(Stored data entries)
----------

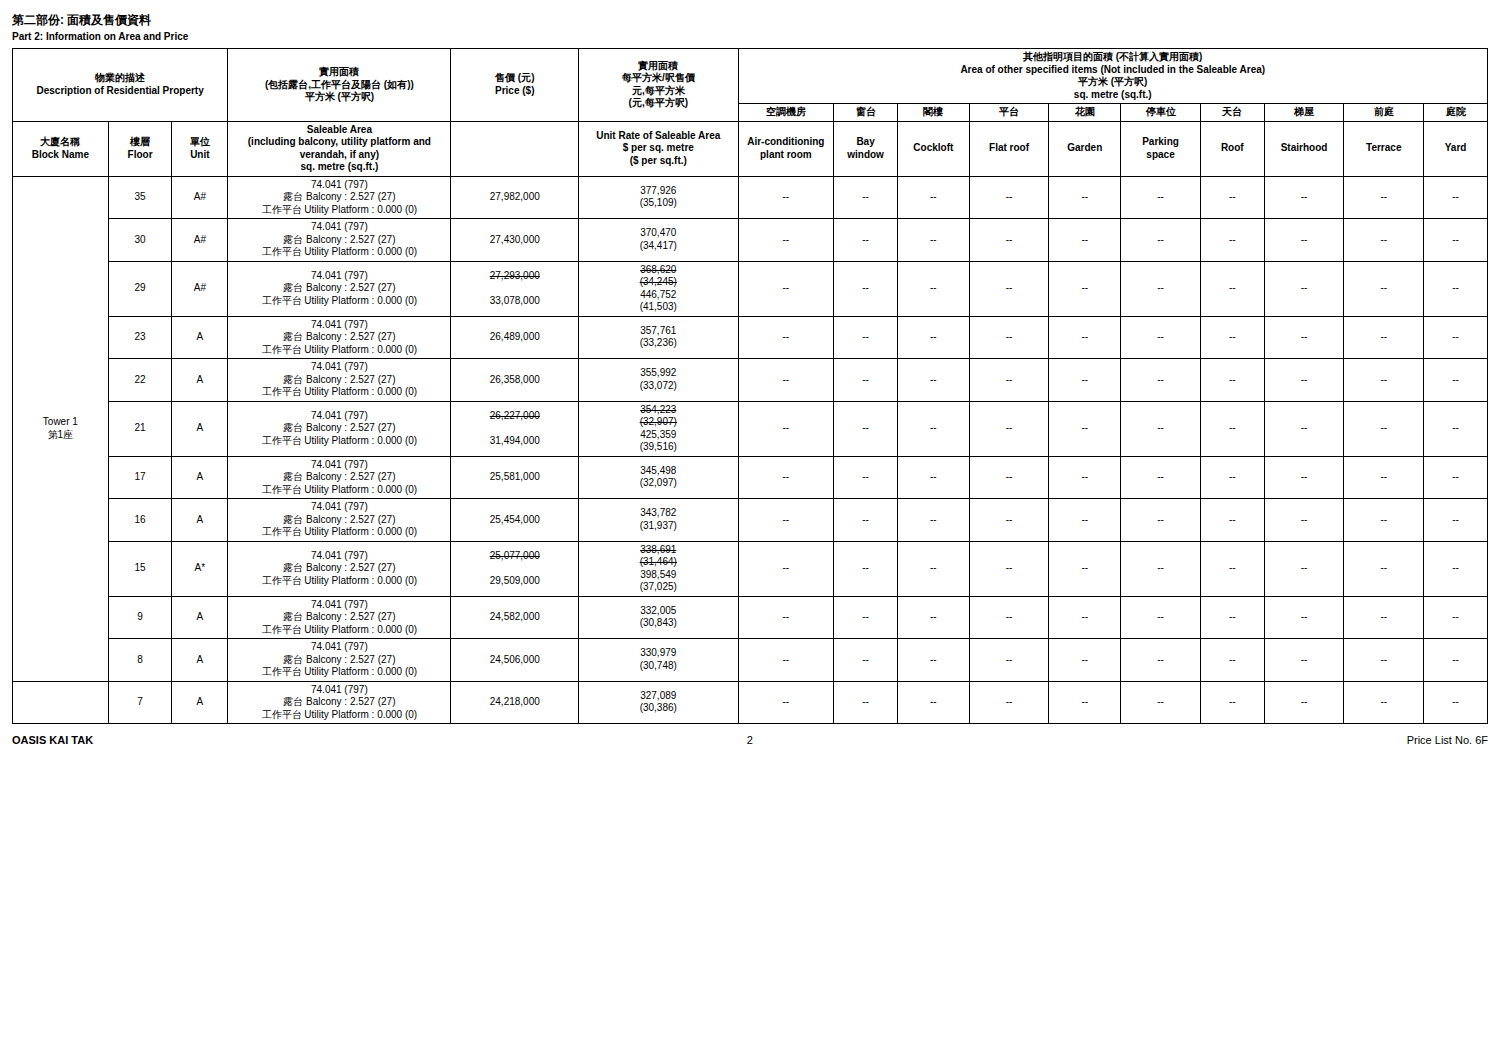第二部份: 面積及售價資料
Part 2: Information on Area and Price
| 物業的描述 Description of Residential Property | 實用面積 (包括露台,工作平台及陽台 (如有)) 平方米 (平方呎) | 售價 (元) Price ($) | 實用面積 每平方米/呎售價 元,每平方米 (元,每平方呎) | 其他指明項目的面積 (不計算入實用面積) Area of other specified items (Not included in the Saleable Area) 平方米 (平方呎) sq. metre (sq.ft.) |
| --- | --- | --- | --- | --- |
| 空調機房 | 窗台 | 閣樓 | 平台 | 花園 | 停車位 | 天台 | 梯屋 | 前庭 | 庭院 |
| 大廈名稱 Block Name | 樓層 Floor | 單位 Unit | Saleable Area (including balcony, utility platform and verandah, if any) sq. metre (sq.ft.) | | Unit Rate of Saleable Area $ per sq. metre ($ per sq.ft.) | Air-conditioning plant room | Bay window | Cockloft | Flat roof | Garden | Parking space | Roof | Stairhood | Terrace | Yard |
| Tower 1 第1座 | 35 | A# | 74.041 (797) 露台 Balcony : 2.527 (27) 工作平台 Utility Platform : 0.000 (0) | 27,982,000 | 377,926 (35,109) | -- | -- | -- | -- | -- | -- | -- | -- | -- | -- |
| 30 | A# | 74.041 (797) 露台 Balcony : 2.527 (27) 工作平台 Utility Platform : 0.000 (0) | 27,430,000 | 370,470 (34,417) | -- | -- | -- | -- | -- | -- | -- | -- | -- | -- |
| 29 | A# | 74.041 (797) 露台 Balcony : 2.527 (27) 工作平台 Utility Platform : 0.000 (0) | 27,293,000 33,078,000 | 368,620 (34,245) 446,752 (41,503) | -- | -- | -- | -- | -- | -- | -- | -- | -- | -- |
| 23 | A | 74.041 (797) 露台 Balcony : 2.527 (27) 工作平台 Utility Platform : 0.000 (0) | 26,489,000 | 357,761 (33,236) | -- | -- | -- | -- | -- | -- | -- | -- | -- | -- |
| 22 | A | 74.041 (797) 露台 Balcony : 2.527 (27) 工作平台 Utility Platform : 0.000 (0) | 26,358,000 | 355,992 (33,072) | -- | -- | -- | -- | -- | -- | -- | -- | -- | -- |
| 21 | A | 74.041 (797) 露台 Balcony : 2.527 (27) 工作平台 Utility Platform : 0.000 (0) | 26,227,000 31,494,000 | 354,223 (32,907) 425,359 (39,516) | -- | -- | -- | -- | -- | -- | -- | -- | -- | -- |
| 17 | A | 74.041 (797) 露台 Balcony : 2.527 (27) 工作平台 Utility Platform : 0.000 (0) | 25,581,000 | 345,498 (32,097) | -- | -- | -- | -- | -- | -- | -- | -- | -- | -- |
| 16 | A | 74.041 (797) 露台 Balcony : 2.527 (27) 工作平台 Utility Platform : 0.000 (0) | 25,454,000 | 343,782 (31,937) | -- | -- | -- | -- | -- | -- | -- | -- | -- | -- |
| 15 | A* | 74.041 (797) 露台 Balcony : 2.527 (27) 工作平台 Utility Platform : 0.000 (0) | 25,077,000 29,509,000 | 338,691 (31,464) 398,549 (37,025) | -- | -- | -- | -- | -- | -- | -- | -- | -- | -- |
| 9 | A | 74.041 (797) 露台 Balcony : 2.527 (27) 工作平台 Utility Platform : 0.000 (0) | 24,582,000 | 332,005 (30,843) | -- | -- | -- | -- | -- | -- | -- | -- | -- | -- |
| 8 | A | 74.041 (797) 露台 Balcony : 2.527 (27) 工作平台 Utility Platform : 0.000 (0) | 24,506,000 | 330,979 (30,748) | -- | -- | -- | -- | -- | -- | -- | -- | -- | -- |
| | 7 | A | 74.041 (797) 露台 Balcony : 2.527 (27) 工作平台 Utility Platform : 0.000 (0) | 24,218,000 | 327,089 (30,386) | -- | -- | -- | -- | -- | -- | -- | -- | -- | -- |
OASIS KAI TAK
2
Price List No. 6F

----------

Only lines with the word "Price" are needed. Copy them from the preceding records.

Part 2: Information on Area and Price
| 物業的描述 Description of Residential Property | 實用面積 (包括露台,工作平台及陽台 (如有)) 平方米 (平方呎) | 售價 (元) Price ($) | 實用面積 每平方米/呎售價 元,每平方米 (元,每平方呎) | 其他指明項目的面積 (不計算入實用面積) Area of other specified items (Not included in the Saleable Area) 平方米 (平方呎) sq. metre (sq.ft.) |
Price List No. 6F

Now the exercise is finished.